Mon beau-père profita de cette occasion : “Puisque maintenant vous nous quittez, dites-moi donc qui vous êtes !”.
Le jeune homme répondit: “Partir sans rien est impossible, dit le Talmud. Alors je vous raconterai une histoire du saint Rabbi de Rougine”. Il relata donc un incident qui était arrivé et, à la fin, le Rabbi de Rougine disait: “Nous nous rencontrerons encore une fois!” Et il partit.
La guerre fut longue et douloureuse et mes beaux-parents s’établirent en Angleterre. Un de leurs fils (donc mon beau-frère) se maria et s’installa à New York.
Un jour, mon beau-père qui était parti lui rendre visite, tomba malade: la pneumonie. Mais comme il était également diabétique, cela posait à l’époque un gros problème: les médicaments qui pouvaient guérir une de ses maladies étaient incompatibles avec ceux de l’autre maladie. On l’amena d’urgence à l’hôpital, mais aucun médecin ne savait comment le soigner.
Sa situation empira.
Il dit à son fils: “Tout est entre les mains du Créateur. Va chez ces trois Rebbeïm – celui de Satmar, celui de Klausenbourg et celui de Loubavitch – et demande leur bénédiction!”.
Mon beau-frère s’acquitta avec empressement de cette mission et rapporta les réponses: “Le Rabbi de Satmar te bénit pour “une guérison complète” - ce sont ses mots exacts et le Rabbi de Klausenbourg dans les mêmes termes. Le Rabbi de Loubavitch a répondu : “Nous nous rencontrerons encore une fois”.
Alors que cette dernière phrase signifiait bien sûr qu’il guérirait et sortirait de l’hôpital, mon beau-père était peiné que le Rabbi de Loubavitch n’ait pas donné une bénédiction directe.
Le lendemain matin, quelqu’un frappa à la porte de sa chambre d’hôpital. Un inconnu entra, se présenta comme médecin et expliqua qu’il était venu à la demande du Rabbi de Loubavitch. Il examina le dossier médical de mon beau-père et sourit: “Il se trouve que votre cas est justement l’objet de ma spécialité: d’ici quelques jours, vous serez complètement rétabli et pourrez quitter l’hôpital !”.

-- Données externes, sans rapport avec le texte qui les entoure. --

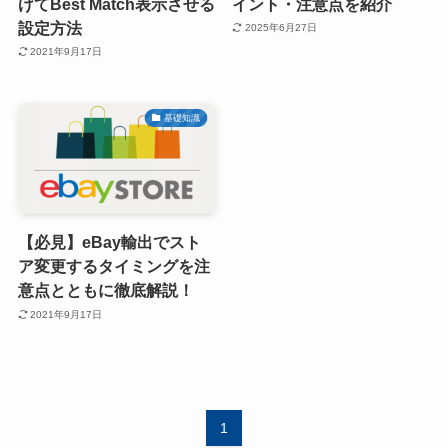
げてBest Match表示させる
イント・注意点を紹介
設定方法
2025年6月27日
2021年9月17日
基礎知識
【必見】eBay輸出でスト
ア変更するタイミングを注
意点とともに徹底解説！
2021年9月17日
1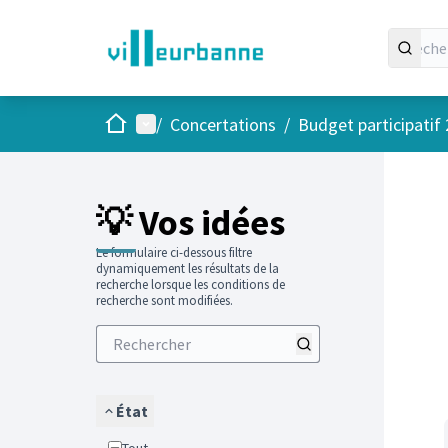
Accueil
Menu principal
/
Concertations
/
Budget participatif
Passer
L'élément
+
−
💡 Vos idées
Le formulaire ci-dessous filtre
dynamiquement les résultats de la
recherche lorsque les conditions de
recherche sont modifiées.
État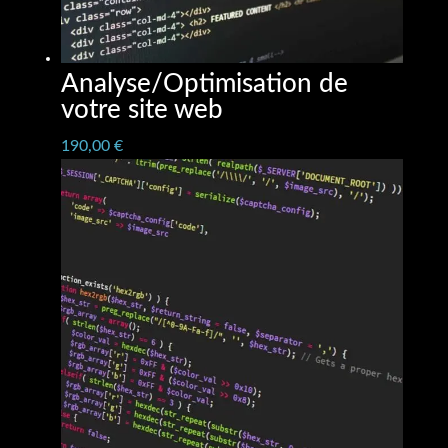
Analyse/Optimisation de
votre site web
190,00
€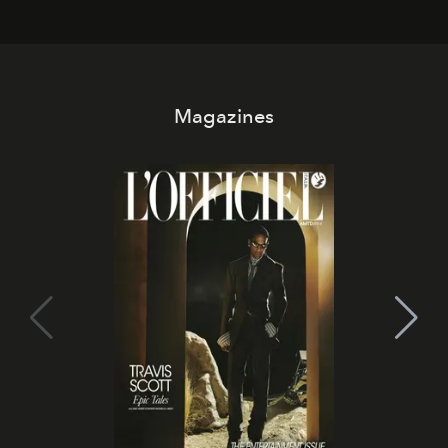
che chiamiamo comunemente
stelle cadenti
, e affidare
all’universo i desideri più segreti
Magazines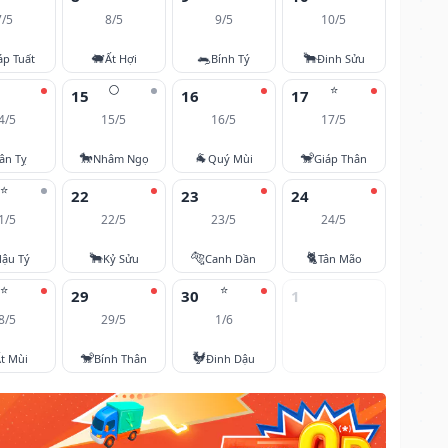
7/5
8/5
9/5
10/5
🐖
🐀
🐂
áp Tuất
Ất Hợi
Bính Tý
Đinh Sửu
🌕
⭐
15
16
17
4/5
15/5
16/5
17/5
🐎
🐐
🐒
ân Tỵ
Nhâm Ngọ
Quý Mùi
Giáp Thân
⭐
22
23
24
1/5
22/5
23/5
24/5
🐂
🐅
🐈
ậu Tý
Kỷ Sửu
Canh Dần
Tân Mão
⭐
⭐
29
30
1
8/5
29/5
1/6
🐒
🐓
t Mùi
Bính Thân
Đinh Dậu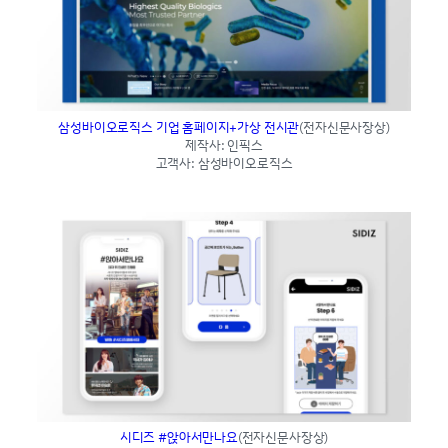
삼성바이오로직스 기업 홈페이지+가상 전시관
(전자신문사장상)
제작사: 인픽스
고객사: 삼성바이오로직스
시디즈 #앉아서만나요
(전자신문사장상)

Le personnel soignant suivit respectueusement les directives de ce spécialiste et, effectivement, mon beau-père put quitter l’hôpital peu de temps après et décida de se rendre chez le Rabbi de Loubavitch pour le remercier de s’être intéressé à son cas en lui envoyant le bon médecin.
En entrant dans le bureau du Rabbi, il eut un choc et se tint, pétrifié, alors qu’il avait reconnu le jeune homme qui venait de temps en temps dans son restaurant à Paris. Maintenant il comprenait le sens de cette bénédiction si particulière.
Le Rabbi sourit et lui dit calmement: “Je vous avais dit que nous nous rencontrerions encore une fois !”.